[DIRECTIONS FOR THIS TASK]
Copy the listing below without changes, starting with the line that contains "## Gerekli Paketleri Yükleme" and going on through the line that contains "## 4장 word2vec 속도 개선", including both of those lines. Leave the pictures out of your copy.

[[ DATA PROVIDED, beginning ]]

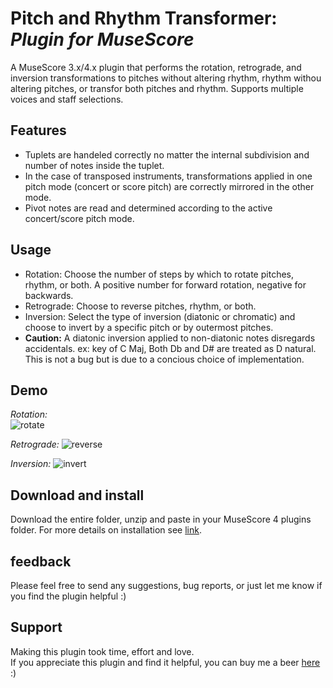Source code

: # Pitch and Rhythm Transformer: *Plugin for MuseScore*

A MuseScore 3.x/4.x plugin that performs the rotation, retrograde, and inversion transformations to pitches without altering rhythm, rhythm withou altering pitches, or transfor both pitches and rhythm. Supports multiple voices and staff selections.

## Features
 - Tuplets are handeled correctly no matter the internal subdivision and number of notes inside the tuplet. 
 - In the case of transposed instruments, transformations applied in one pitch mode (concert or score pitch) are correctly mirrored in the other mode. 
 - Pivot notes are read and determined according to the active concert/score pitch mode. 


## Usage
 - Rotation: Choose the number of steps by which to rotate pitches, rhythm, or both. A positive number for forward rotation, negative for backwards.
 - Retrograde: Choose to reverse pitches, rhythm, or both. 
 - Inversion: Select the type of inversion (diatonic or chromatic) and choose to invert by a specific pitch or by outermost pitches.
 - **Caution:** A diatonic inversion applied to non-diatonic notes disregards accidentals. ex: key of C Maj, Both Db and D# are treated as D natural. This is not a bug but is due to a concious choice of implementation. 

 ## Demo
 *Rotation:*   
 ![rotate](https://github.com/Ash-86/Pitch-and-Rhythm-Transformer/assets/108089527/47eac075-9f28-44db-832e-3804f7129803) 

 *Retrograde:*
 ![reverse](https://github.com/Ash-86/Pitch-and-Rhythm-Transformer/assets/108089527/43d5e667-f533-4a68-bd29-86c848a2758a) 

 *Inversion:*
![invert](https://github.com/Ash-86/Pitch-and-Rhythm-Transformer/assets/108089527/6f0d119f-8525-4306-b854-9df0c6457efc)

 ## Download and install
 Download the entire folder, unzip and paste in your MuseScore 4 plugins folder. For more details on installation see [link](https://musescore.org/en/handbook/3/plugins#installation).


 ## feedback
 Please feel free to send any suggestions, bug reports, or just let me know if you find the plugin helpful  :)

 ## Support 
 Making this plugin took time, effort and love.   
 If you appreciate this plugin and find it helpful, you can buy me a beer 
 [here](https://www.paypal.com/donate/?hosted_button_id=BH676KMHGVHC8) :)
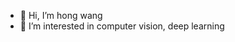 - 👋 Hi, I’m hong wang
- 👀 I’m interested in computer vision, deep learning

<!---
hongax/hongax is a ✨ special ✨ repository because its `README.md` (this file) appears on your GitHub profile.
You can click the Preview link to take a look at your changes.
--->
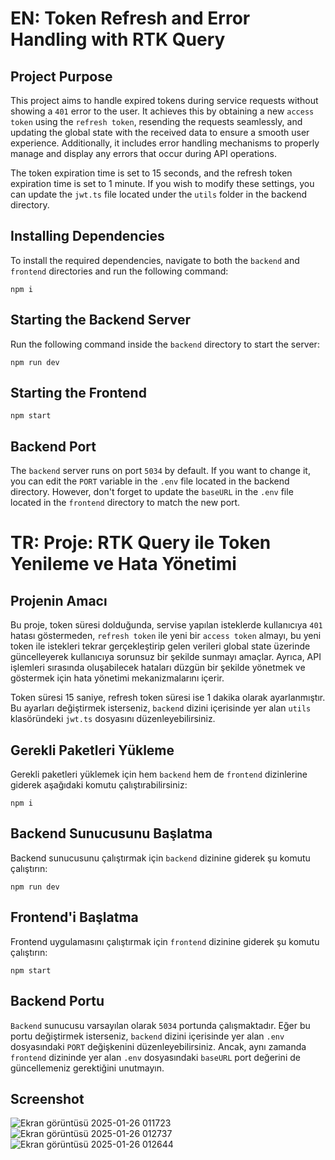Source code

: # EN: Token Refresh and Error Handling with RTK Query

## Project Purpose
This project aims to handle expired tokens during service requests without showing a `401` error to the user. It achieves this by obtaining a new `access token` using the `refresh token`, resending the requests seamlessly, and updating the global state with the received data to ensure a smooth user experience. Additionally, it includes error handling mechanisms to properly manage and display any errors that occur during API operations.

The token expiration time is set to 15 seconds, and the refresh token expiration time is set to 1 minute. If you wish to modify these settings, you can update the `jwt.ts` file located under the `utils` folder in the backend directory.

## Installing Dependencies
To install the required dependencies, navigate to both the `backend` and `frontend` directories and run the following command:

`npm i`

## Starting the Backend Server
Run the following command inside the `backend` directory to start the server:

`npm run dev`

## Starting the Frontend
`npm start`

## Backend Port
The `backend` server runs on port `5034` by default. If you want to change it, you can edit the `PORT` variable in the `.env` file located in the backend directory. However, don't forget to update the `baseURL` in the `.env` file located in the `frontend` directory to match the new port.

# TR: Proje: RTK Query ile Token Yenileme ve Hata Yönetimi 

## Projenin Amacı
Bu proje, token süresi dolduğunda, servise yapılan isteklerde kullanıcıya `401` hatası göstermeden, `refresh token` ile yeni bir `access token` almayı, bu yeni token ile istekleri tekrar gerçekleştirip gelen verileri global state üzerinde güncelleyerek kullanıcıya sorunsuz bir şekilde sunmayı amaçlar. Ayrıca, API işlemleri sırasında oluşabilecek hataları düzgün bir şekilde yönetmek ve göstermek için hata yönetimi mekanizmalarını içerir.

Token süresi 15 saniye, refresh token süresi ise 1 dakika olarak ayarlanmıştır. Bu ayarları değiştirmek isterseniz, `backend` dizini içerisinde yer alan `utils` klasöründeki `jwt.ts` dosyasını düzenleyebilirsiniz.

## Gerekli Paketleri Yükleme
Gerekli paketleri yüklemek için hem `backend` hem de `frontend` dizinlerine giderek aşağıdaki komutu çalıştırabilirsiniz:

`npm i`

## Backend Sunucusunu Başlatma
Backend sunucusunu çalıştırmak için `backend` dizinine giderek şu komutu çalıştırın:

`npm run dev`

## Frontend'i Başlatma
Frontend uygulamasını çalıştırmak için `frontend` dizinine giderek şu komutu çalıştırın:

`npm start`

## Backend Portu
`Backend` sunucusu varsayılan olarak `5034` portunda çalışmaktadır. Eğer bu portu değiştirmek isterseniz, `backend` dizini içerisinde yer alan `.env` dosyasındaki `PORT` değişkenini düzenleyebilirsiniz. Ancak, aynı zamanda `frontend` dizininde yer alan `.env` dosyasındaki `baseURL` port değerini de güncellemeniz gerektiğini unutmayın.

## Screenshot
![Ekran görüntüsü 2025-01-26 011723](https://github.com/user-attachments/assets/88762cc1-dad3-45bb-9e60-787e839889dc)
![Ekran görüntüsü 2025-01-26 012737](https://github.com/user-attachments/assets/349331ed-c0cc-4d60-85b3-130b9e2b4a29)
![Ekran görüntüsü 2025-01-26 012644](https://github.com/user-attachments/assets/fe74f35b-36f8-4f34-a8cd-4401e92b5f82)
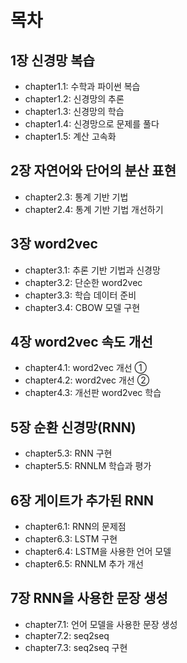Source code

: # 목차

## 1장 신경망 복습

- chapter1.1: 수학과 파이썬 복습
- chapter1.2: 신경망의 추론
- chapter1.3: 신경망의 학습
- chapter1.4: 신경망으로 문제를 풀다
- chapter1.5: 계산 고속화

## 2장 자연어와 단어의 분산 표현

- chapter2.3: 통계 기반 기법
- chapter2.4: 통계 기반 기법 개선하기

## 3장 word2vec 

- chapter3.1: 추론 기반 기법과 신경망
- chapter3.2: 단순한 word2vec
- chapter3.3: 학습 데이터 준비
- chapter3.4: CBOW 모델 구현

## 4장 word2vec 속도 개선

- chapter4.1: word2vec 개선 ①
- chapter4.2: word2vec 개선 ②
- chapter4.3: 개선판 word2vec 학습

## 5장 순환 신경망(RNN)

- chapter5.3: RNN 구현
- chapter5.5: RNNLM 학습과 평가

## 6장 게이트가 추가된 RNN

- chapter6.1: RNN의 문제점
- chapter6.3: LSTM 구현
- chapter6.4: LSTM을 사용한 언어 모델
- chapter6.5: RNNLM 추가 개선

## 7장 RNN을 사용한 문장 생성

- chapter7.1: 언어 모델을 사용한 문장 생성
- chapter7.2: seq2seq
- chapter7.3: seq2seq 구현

[[ DATA PROVIDED, end ]]
[[ DATA PROVIDED, beginning ]]

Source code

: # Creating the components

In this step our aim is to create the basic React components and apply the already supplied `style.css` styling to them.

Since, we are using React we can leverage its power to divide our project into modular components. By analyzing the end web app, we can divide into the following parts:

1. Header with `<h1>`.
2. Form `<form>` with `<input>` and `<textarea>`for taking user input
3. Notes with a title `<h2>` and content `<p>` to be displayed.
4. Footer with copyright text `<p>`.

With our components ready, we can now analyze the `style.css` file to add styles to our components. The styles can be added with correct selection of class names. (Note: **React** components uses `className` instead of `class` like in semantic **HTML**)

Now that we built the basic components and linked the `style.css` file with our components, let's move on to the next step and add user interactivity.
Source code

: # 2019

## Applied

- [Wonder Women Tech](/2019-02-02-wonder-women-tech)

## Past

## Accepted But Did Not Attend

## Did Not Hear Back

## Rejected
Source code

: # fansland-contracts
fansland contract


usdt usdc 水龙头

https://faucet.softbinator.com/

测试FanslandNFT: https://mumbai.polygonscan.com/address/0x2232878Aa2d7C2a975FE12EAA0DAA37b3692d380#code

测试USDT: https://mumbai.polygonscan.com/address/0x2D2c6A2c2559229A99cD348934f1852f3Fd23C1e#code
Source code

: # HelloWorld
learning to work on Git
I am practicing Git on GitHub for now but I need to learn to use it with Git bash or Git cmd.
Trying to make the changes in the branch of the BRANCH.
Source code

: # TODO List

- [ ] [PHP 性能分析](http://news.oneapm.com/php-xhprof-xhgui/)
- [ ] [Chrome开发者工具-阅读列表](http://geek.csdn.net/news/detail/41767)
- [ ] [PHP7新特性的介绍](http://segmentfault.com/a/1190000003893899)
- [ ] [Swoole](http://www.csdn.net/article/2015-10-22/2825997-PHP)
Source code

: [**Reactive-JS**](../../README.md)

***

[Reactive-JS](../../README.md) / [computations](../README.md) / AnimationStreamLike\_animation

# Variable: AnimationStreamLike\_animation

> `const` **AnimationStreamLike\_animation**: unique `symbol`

[[ DATA PROVIDED, end ]]

[EXERCISE OUTPUT]
## Gerekli Paketleri Yükleme
Gerekli paketleri yüklemek için hem `backend` hem de `frontend` dizinlerine giderek aşağıdaki komutu çalıştırabilirsiniz:

`npm i`

## Backend Sunucusunu Başlatma
Backend sunucusunu çalıştırmak için `backend` dizinine giderek şu komutu çalıştırın:

`npm run dev`

## Frontend'i Başlatma
Frontend uygulamasını çalıştırmak için `frontend` dizinine giderek şu komutu çalıştırın:

`npm start`

## Backend Portu
`Backend` sunucusu varsayılan olarak `5034` portunda çalışmaktadır. Eğer bu portu değiştirmek isterseniz, `backend` dizini içerisinde yer alan `.env` dosyasındaki `PORT` değişkenini düzenleyebilirsiniz. Ancak, aynı zamanda `frontend` dizininde yer alan `.env` dosyasındaki `baseURL` port değerini de güncellemeniz gerektiğini unutmayın.

## Screenshot
![Ekran görüntüsü 2025-01-26 011723](https://github.com/user-attachments/assets/88762cc1-dad3-45bb-9e60-787e839889dc)
![Ekran görüntüsü 2025-01-26 012737](https://github.com/user-attachments/assets/349331ed-c0cc-4d60-85b3-130b9e2b4a29)
![Ekran görüntüsü 2025-01-26 012644](https://github.com/user-attachments/assets/fe74f35b-36f8-4f34-a8cd-4401e92b5f82)
Source code

: # 목차

## 1장 신경망 복습

- chapter1.1: 수학과 파이썬 복습
- chapter1.2: 신경망의 추론
- chapter1.3: 신경망의 학습
- chapter1.4: 신경망으로 문제를 풀다
- chapter1.5: 계산 고속화

## 2장 자연어와 단어의 분산 표현

- chapter2.3: 통계 기반 기법
- chapter2.4: 통계 기반 기법 개선하기

## 3장 word2vec 

- chapter3.1: 추론 기반 기법과 신경망
- chapter3.2: 단순한 word2vec
- chapter3.3: 학습 데이터 준비
- chapter3.4: CBOW 모델 구현

## 4장 word2vec 속도 개선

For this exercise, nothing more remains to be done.